Task details
Wherever a line of the listing holds the string "concentrations", copy that line.

Task inputs
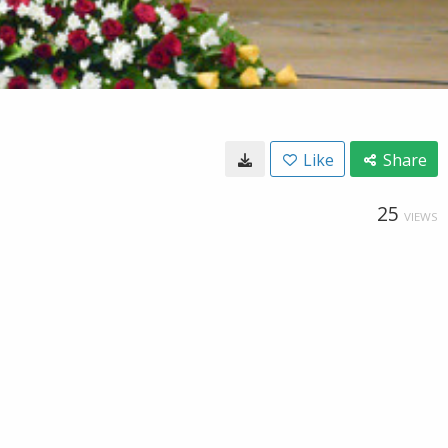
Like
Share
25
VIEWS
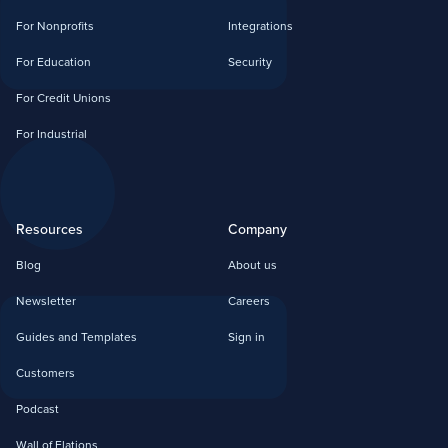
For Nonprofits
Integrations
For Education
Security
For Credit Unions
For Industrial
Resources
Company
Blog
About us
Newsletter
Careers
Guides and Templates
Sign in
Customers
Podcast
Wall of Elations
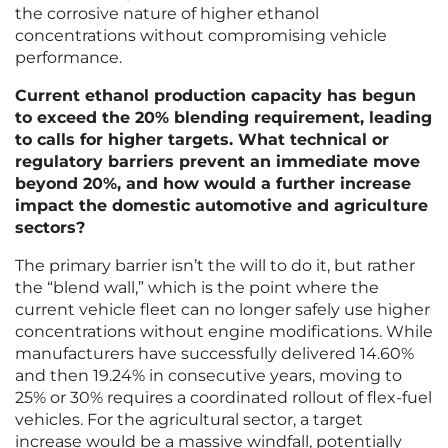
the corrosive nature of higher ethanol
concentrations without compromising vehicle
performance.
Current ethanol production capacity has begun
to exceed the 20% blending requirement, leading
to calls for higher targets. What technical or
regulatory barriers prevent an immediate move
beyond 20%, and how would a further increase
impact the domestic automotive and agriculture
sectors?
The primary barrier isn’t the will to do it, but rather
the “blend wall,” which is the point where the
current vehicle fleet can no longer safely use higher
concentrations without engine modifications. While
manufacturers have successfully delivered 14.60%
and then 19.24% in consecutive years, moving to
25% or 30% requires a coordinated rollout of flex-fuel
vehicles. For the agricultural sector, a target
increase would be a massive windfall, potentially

Exercise result
concentrations without compromising vehicle
concentrations without engine modifications. While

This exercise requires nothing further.